### WHAT YOU WILL DO
A – Reproduce the passage of the album review that runs from "The 70-year-old, who" down to "but it works.".
B – In the review of Bombay Bicycle Club's My Big Day, where did the band play the last ever gig in December 2014?
C – Write the next part of the review of Bombay Bicycle Club's album My Big Day, picking up after its final sentence.

Bombay Bicycle Club – My Big Day album review: a star-studded surprise

Pub quiz compilers of the 2030s take note: the surprise guest singer on the sixth album by north London indie band Bombay Bicycle Club, in one of the most unlikely music team-ups ever, is none other than Chicago disco queen Chaka Khan.

The 70-year-old, who has previously had songs written for her by Stevie Wonder and Prince, keeps everyone waiting for her big moment, nine songs in, on a bouncy groove titled Tekken 2 after the Nineties arcade game. Two and a half minutes along, the fuzzy bass gives way to low piano notes, handclaps, a spacey synth line and that familiar, emphatic voice. It’s certainly unexpected, but it works.

The band have earned the right to experiment, deep into a music career that began when they won a competition to perform at the 2006 V festival aged 16. Now in their early thirties, with a few children of their own, they got big enough to play the last ever gig at Earls Court in December 2014 (where the star guest was David Gilmour of Pink Floyd) but have never had a hit single that could have cemented expectations about what they should sound like.

This time, on their second album back after a hiatus that resulted in solo albums from both frontman Jack Steadman and bassist Ed Nash, the diversions of work away from the band have bled back into a freeform overall sound. Steadman, who has made two hip hop-inspired albums as Mr Jukes, comes up with a number of instrumental parts, such as the stuttering Just a Little More Time and the relaxed keyboard notes of the title track, that could pass for rap songs.

### RECORD EXTRACTS
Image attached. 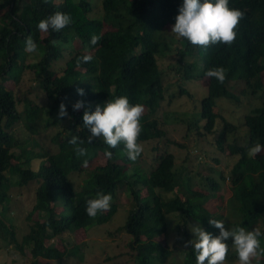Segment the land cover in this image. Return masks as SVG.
I'll list each match as a JSON object with an SVG mask.
<instances>
[{"label": "trees", "instance_id": "1", "mask_svg": "<svg viewBox=\"0 0 264 264\" xmlns=\"http://www.w3.org/2000/svg\"><path fill=\"white\" fill-rule=\"evenodd\" d=\"M182 3L99 0L100 13L92 16L95 8L88 0H0V239L13 243L20 251L27 247L36 259L33 264L64 256L81 259V247L60 251L48 241L110 221L117 210L113 200L122 194L130 197L133 208L117 231L131 236L128 246L136 264H169L174 259V243L182 245L183 257L171 264H196L195 250L186 242L195 238L191 231L195 226L218 235L219 230L208 222L210 218L223 221L227 229L240 226L259 230L258 239L264 249V150L254 157L248 155L251 146L264 145V0H229V7L244 12L236 39L231 45L207 48L194 46L185 38L175 42L167 36L166 26L172 28L175 24ZM57 11L70 15L72 22L59 32L39 31L38 22ZM92 36H98L99 41L91 43ZM28 37L37 43V52L24 51ZM172 52L176 65L171 70L182 77V81L176 80L174 92L168 91L158 66L159 58ZM86 57L91 60L86 61ZM216 67L226 70L223 83L206 75ZM30 75L44 105L31 98V93L17 100L13 90L5 86L8 80L17 86ZM200 79L205 81L206 95L199 104L197 100V122L193 126L188 123L187 130H192L190 133L198 140L213 134L217 121L221 124L214 142L218 150L228 154L229 161L224 164L226 172L217 168L216 175L231 186L224 206L214 195L213 205H209V195L192 191L189 178L183 175L186 170L175 168L174 156L167 151L154 158L149 170L137 165L141 154L136 161L128 159L123 143L115 149L108 148L103 138L87 143L90 132L84 127V112H92L97 105L120 96L144 107L138 144L164 138L166 131L154 119L157 110L165 114L163 104L187 95L182 86ZM232 82L243 83L244 93L251 94L256 102L243 117L247 132L243 142L236 137V126L216 110L217 99L239 101L229 87ZM77 89H83L84 95H79ZM77 101H82L83 107L74 110ZM61 103L68 114L63 118L58 116ZM17 126L31 135L48 127L58 128L50 138L56 151L26 150V141L16 133ZM72 136L85 141L77 146L85 148L87 155H77L76 146L68 143ZM169 141L183 147L175 140ZM15 148L19 149L18 155ZM106 150L113 153L112 159L105 157ZM22 159L30 167L17 168L15 185H27L34 179L39 184L27 216L28 231L17 243L14 230L3 220L11 203V183L5 172ZM34 159L39 161L37 168L30 164ZM208 186L214 191L219 188L213 179ZM97 192L111 194L112 200L108 211L92 218L86 214V201L95 198ZM220 206L224 211L219 213ZM34 214L36 219L32 218ZM226 243L229 251L224 264L239 263L231 238ZM259 264H264V254Z\"/></svg>", "mask_w": 264, "mask_h": 264}, {"label": "rangeland", "instance_id": "2", "mask_svg": "<svg viewBox=\"0 0 264 264\" xmlns=\"http://www.w3.org/2000/svg\"><path fill=\"white\" fill-rule=\"evenodd\" d=\"M88 1L95 8L92 16H97L100 13L99 0ZM166 30L168 32L167 36L176 42L178 37L171 32V27L166 26ZM41 36L43 37L42 34ZM29 59L31 60L32 57H29ZM174 61V52L165 54L158 60V66L163 72L168 91L172 92L177 89L175 84L176 80V83L180 80L182 81V77L178 74V71L175 72L176 76L173 75L174 70H171V67L176 65ZM5 86L7 89L13 90L17 100H21L24 95L31 93V98L34 97L33 99H37L39 104H45L42 101V96L34 87L32 75L24 77L17 86H15L12 80H8ZM229 87L239 97V101L217 99L216 110L228 122L236 126V137L238 141L243 142L247 137V132L243 127V117L249 108L256 105V102L251 94L246 95L244 93L246 86L243 83L232 82L229 84ZM182 88L187 91V95L177 98L173 103L171 101L165 102L162 106L165 114H160V111L157 110L154 119L166 131V136L159 140H149L140 143L143 151L141 153V159L136 161L137 165L143 168H149L150 170V167L155 163L154 158L167 151L174 156L175 168L178 170H186V174L183 173V175L189 178V186L192 191L209 195V205H213L212 201L215 199L211 197L214 195L218 200H222L221 203L224 206L231 195V186L227 181L220 180L216 175L218 172L217 168L226 172L224 164L226 161H229L228 154L225 151L218 150L216 142H214L216 133L221 128V124L217 121L213 134L197 140L192 135L193 133H190L192 130L190 132L187 130V126H189L188 123H190V126H193L197 120L196 102L198 100L197 104H199V101L206 95L205 81L203 79L189 80ZM21 105V103L18 105L19 110H21ZM177 116L181 119L183 118L184 121H181V119L176 120L175 118ZM199 123L202 124V121ZM63 125H66V122H63ZM58 131L59 129L56 127H48L31 135L20 126L16 127L17 135L26 141V150H34L35 152L41 151L42 149L55 152L56 147L50 138ZM186 134L189 136L183 137ZM219 135L217 134V138H219ZM169 140H175L183 144V147L175 146ZM155 148L156 150H154ZM13 151L16 155L20 153L18 148L13 149ZM215 158H217V161H214ZM38 163L39 161L34 159L30 164L33 168H37ZM19 166L25 168L30 167L28 164L25 165L24 159H22L19 161L18 166L13 163L5 172V176L11 183L9 191L11 203L8 205V209L3 216L5 224L14 230L17 243H20L21 238L28 231L29 222L27 216L34 205L35 189L39 184V181L34 179L27 185L16 186L15 182L18 180L16 171ZM212 169H215V172ZM131 170L132 168L129 166L128 171L131 172ZM212 179L218 183L219 188L217 191L211 190L208 186V181ZM128 199L129 201H127ZM113 202L117 204V210L110 221L101 225L92 224L85 230H78L72 234H64L60 237L55 236L48 241L49 244H53L60 251H63L66 247H81V259L75 257L67 258L64 256L61 259L45 261L43 264H136L134 253L128 246L132 240L131 236L125 231H117L119 227L124 225L129 210L133 208L132 201L128 195L122 194L114 198ZM222 211L224 210L220 206L218 212L220 213ZM32 218L36 219V214ZM170 218L171 216H169ZM172 225L170 224V226ZM172 248L174 259L169 264L179 262L183 257V247L181 244L174 243ZM259 259L260 255L253 258L252 264H259ZM35 261L36 259L32 257L27 247H23L20 251L15 248L13 243L8 244L3 239H0V264H33Z\"/></svg>", "mask_w": 264, "mask_h": 264}, {"label": "clouds", "instance_id": "3", "mask_svg": "<svg viewBox=\"0 0 264 264\" xmlns=\"http://www.w3.org/2000/svg\"><path fill=\"white\" fill-rule=\"evenodd\" d=\"M244 12L229 7V0H183L175 17V24L171 32L178 38H185L194 46L207 48L209 45L225 44L231 45L236 39V29ZM72 22L70 15L63 12H55L38 22L37 28L41 32H59ZM99 41L98 36H92L91 43ZM54 46L56 41L51 42ZM38 45L31 37L25 41L24 51L35 53ZM90 61L91 57H86ZM206 75L223 83L226 78V70L223 67L209 69ZM79 95H84L83 89H77ZM83 107L82 101L73 105L74 110ZM144 107L141 104H130L126 96L109 99L103 105H97L92 112L85 111L83 114L84 127L90 132L87 143L91 144L94 139L103 138L108 148L115 149L121 143L124 144L125 154L131 161H136L142 153L143 148L137 143L141 133L140 119ZM67 111L63 103L59 106L58 116L66 117ZM69 144L76 146L74 151L78 156L87 155V150L77 145L85 143L77 136H72ZM264 150V145L256 143L248 149V155L254 157ZM104 155L112 159L113 153L106 150ZM85 166L87 161H84ZM111 194L97 192L95 198L86 201V214L96 217L98 212L110 209ZM209 224L219 230V234L213 236L200 226L191 229L195 238L186 242L194 248L196 253V264H224L229 247L226 241L231 238L235 247L239 264H252V259L264 254L258 237L261 232L257 229L246 230L244 227L236 226L227 229L221 220L209 219Z\"/></svg>", "mask_w": 264, "mask_h": 264}]
</instances>
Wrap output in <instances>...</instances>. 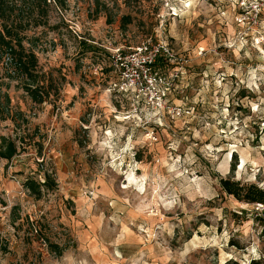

### ANSWERS FOR THIS EXERCISE
A –
The 70-year-old, who has previously had songs written for her by Stevie Wonder and Prince, keeps everyone waiting for her big moment, nine songs in, on a bouncy groove titled Tekken 2 after the Nineties arcade game. Two and a half minutes along, the fuzzy bass gives way to low piano notes, handclaps, a spacey synth line and that familiar, emphatic voice. It’s certainly unexpected, but it works.

B – Earls Court

C –
The band gets punkier on Meditate, where the indie musician Nilüfer Yanya adds deadpan vocals and the guitars achieve full feistiness. There’s a woozy fairground feel to Sleepless and rumbling guitar work on I Want to Be Your Only Pet that make both songs sound a bit like Blur, so it’s less of a surprise when king collaborator Damon Albarn materialises to add a slow-motion verse to the horn-stuffed ballad Heaven.

By this point you wouldn’t bat an eyelid if Ozzy Osbourne, Felipe VI of Spain and Barry from EastEnders hopped on board, but all that remains is for indie pop singer Holly Humberstone to add her sweet breathy voice to the twinkly Diving. It’s another bright highlight on an album that is excellently suited to the impatient streaming generation. It’s 11 bands for the price of one.